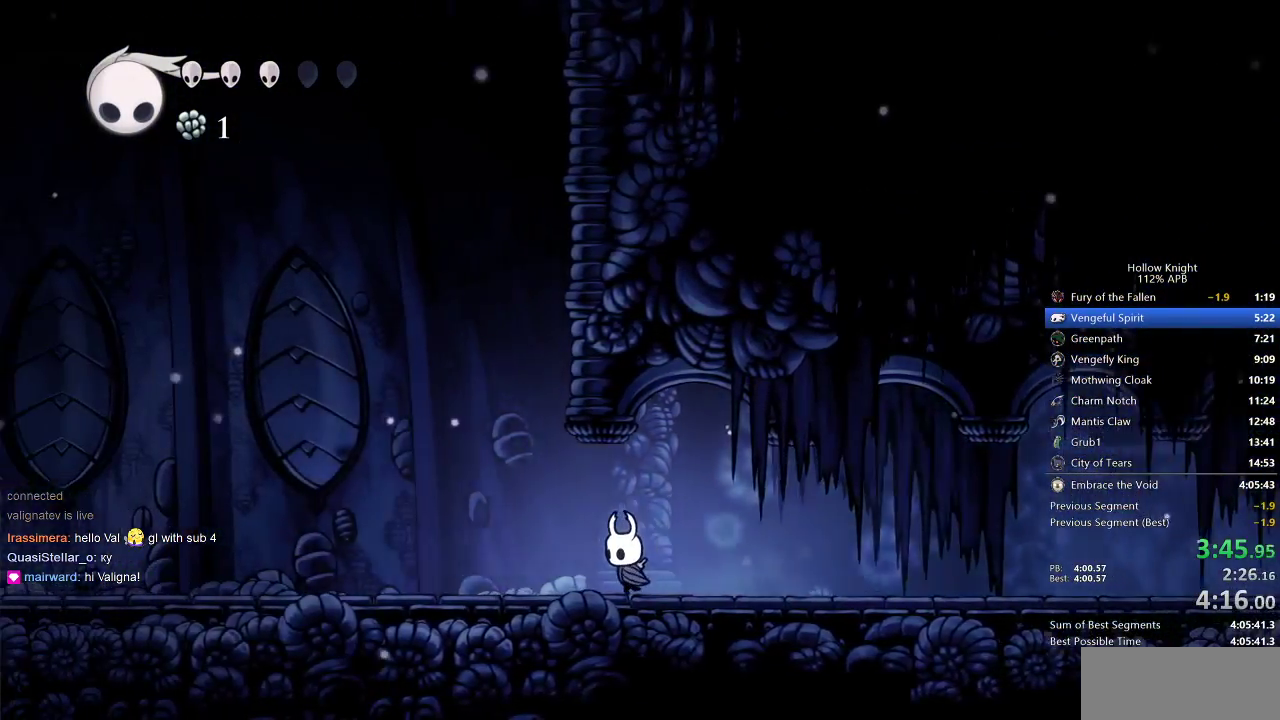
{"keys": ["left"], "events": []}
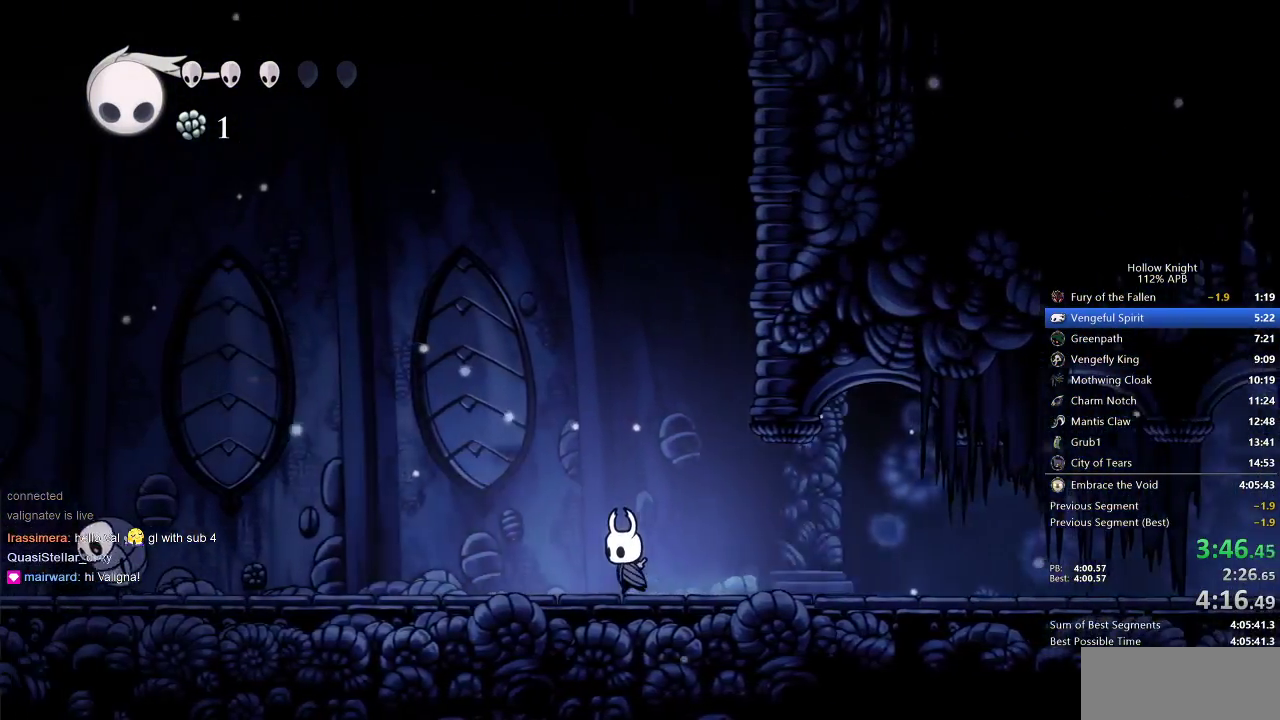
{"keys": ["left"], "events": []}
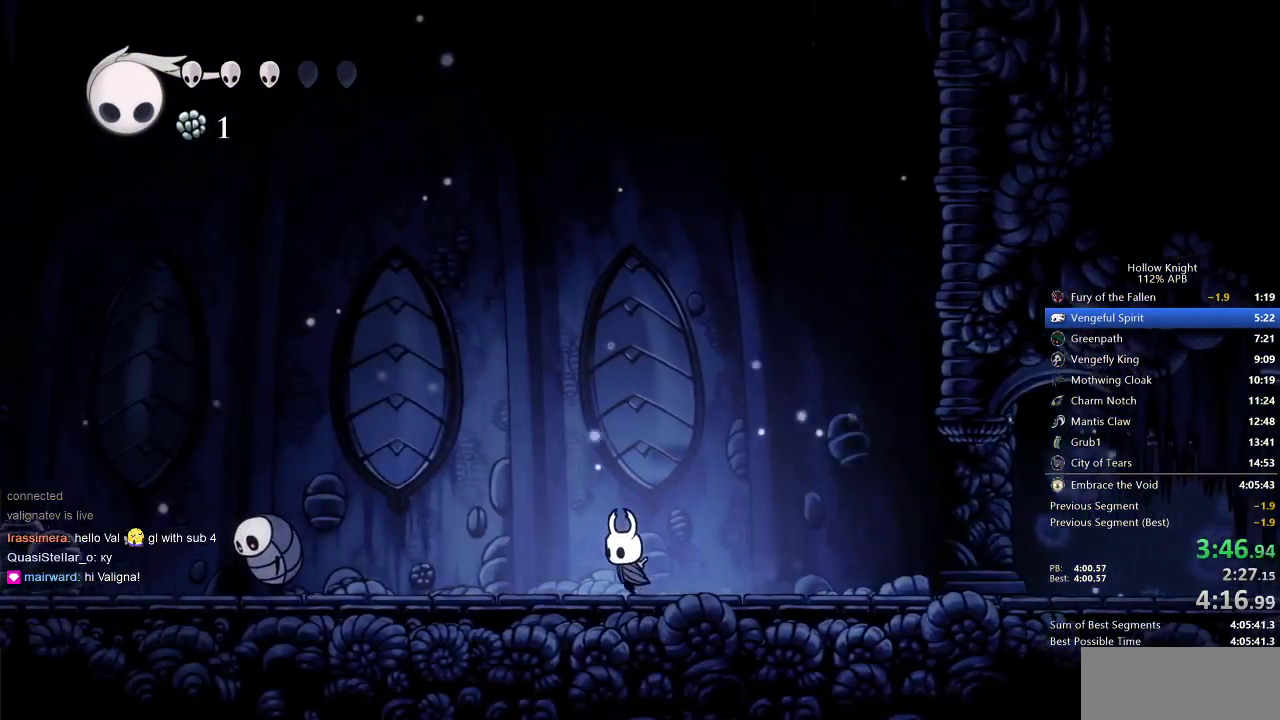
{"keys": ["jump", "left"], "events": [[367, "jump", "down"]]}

PROMPT:
Reproduce all the data as it stands. The pictures are not part of the copy.

YOUR SOLUTION:
{"keys": ["left"], "events": []}
{"keys": ["left"], "events": []}
{"keys": ["jump", "left"], "events": [[367, "jump", "down"]]}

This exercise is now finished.